Özerdem: Wenn man sich die Einzelheiten vor Augen führt, verliert Ihre Frage ihre Ironie und wird zu einem positiven Statement. Die Kosten für medizinische Apparate liegen für uns in etwa ebenso hoch wie in einer deutschen Klinik. Auch bei uns verdienen Chirurgen viel Geld und qualifiziertes Klinikpersonal verdient in der Türkei nicht viel weniger als zum Beispiel in England. Der Unterschied liegt in den Kosten für die Klinik. Nach einer Implantation von Silikon in eine Brust empfiehlt man dem Patienten, zwei bis fünf Tage in der Klinik zu bleiben. In England kostet eine Nacht in der Klinik zwischen 800 und 1.200 Euro. Für diesen hohen Preis gibt es meiner Meinung nach keinen nachvollziehbaren Grund. Wir verlangen dafür unter gleichen Bedingungen zwischen 150 und 200 Euro. Das müssen Sie nun mit der Zahl der Übernachtungen multiplizieren. Eigentlich müsste die Frage nicht lauten, warum die Türkei so günstig ist, sondern vielmehr, warum England so teuer ist.

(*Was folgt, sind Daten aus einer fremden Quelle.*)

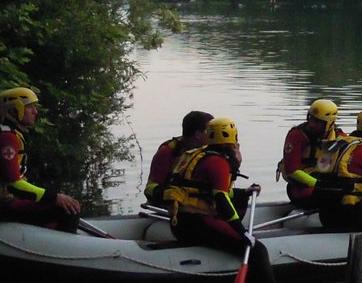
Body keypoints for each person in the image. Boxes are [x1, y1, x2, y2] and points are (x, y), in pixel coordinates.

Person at [0, 86, 82, 230]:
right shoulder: (7, 139)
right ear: (15, 109)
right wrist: (55, 197)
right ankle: (62, 248)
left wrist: (53, 196)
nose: (35, 112)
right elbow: (14, 185)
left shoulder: (1, 133)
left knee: (58, 200)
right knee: (69, 210)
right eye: (30, 107)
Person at [164, 117, 262, 251]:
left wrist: (244, 192)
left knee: (238, 202)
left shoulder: (197, 155)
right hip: (198, 223)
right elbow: (221, 198)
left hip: (179, 222)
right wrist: (241, 231)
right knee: (258, 250)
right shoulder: (218, 162)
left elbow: (207, 191)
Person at [277, 98, 340, 205]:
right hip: (299, 189)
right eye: (311, 119)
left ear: (330, 123)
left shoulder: (339, 137)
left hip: (324, 185)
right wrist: (319, 185)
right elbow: (292, 171)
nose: (312, 124)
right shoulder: (296, 136)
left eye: (318, 122)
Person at [144, 110, 212, 206]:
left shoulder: (210, 151)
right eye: (210, 131)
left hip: (197, 206)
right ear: (198, 134)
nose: (215, 135)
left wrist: (235, 161)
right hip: (168, 208)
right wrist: (168, 194)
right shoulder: (168, 152)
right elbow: (149, 189)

MP: Wie kann eine Person aus dem Aus- oder Inland, die einen ästhetischen Eingriff vornehmen lassen möchte, erkennen, ob ein Qualitätsunterschied zwischen Ärzten oder Kliniken besteht? Nach welchen Kriterien sollte man sich da entscheiden?
Özerdem: Jemand, der keine medizinische Ausbildung besitzt, kann sich da niemals hundertprozentig sicher sein. Man kann sich lediglich durch die Referenzen der Klinik, den Eindruck der Sauberkeit und Hygiene, die Modernität der Einrichtung und der Ausstattung und die Freundlichkeit des Personals einen Eindruck verschaffen. Diese Eindrücke können jedoch unzureichend sein. Wichtig ist aber trotzdem das Gefühl des Patienten, ob er Vertrauen fasst, oder ob nicht.
Eine Person, die bereits verschiedene Kliniken verglichen hat und kurz vor der Entscheidung steht, sollte meiner Meinung nach vor allem zwei Punkte beachten: Sein Instinkt wird ihm sagen, in welcher Klinik er sich sicherer und wohler fühlt, und zweitens ist es wichtig, dass er vom Arzt bereits beim ersten Gespräch klare, umfassende und präzise Informationen erhält. Wenn sich ein Arzt beim Vorgespräch zu irgendeinem Eingriff hastig verhält, wenn er den Patienten zu überzeugen versucht oder gar Druck aussetzt, anstelle alle Fragen ruhig, gelassen und detailliert zu beantworten, dann sollte man an seiner Qualität zweifeln.
MP: Ist von Gesundheitstourismus die Rede, so fallen Menschen in den USA als erstes Thailand und Indien ein. Welche Vorteile haben diese Länder gegenüber der Türkei?
Özerdem: Meiner Meinung nach haben sie überhaupt keine Vorteile, eher Nachteile. Aber sie haben diesen Markt früher als wir erkannt und ihn gut genutzt. Da wurde vor allem in den USA viel Geld für PR und Imagepflege ausgegeben, und man hat eng mit Lobbyfirmen, Medien und auch Ämtern zusammengearbeitet. Dazu hat man Dachorganisationen gegründet, die diese Aktivitäten koordiniert haben.
Die Türkei ist auch in diesen Markt eingestiegen, doch gibt es gerade in den USA so gut wie keine PR-Aktivitäten. Es reicht nicht aus, wenn man lediglich auf Messen Präsenz zeigt. Man braucht eine Dachorganisation, die die Aktivitäten koordiniert, und die Türkei hat so etwas noch nicht. Ich habe aber keinen Zweifel daran, dass sich das bald ändern wird. Momentan arbeiten wir aber noch nicht als Branche zusammen, sondern nur auf Basis der einzelnen Unternehmen. Wir beschäftigen zum Beispiel je einen Angestellten für das Marketing in Deutschland und in England.
Haben Sie herzlichen Dank für das interessante Gespräch.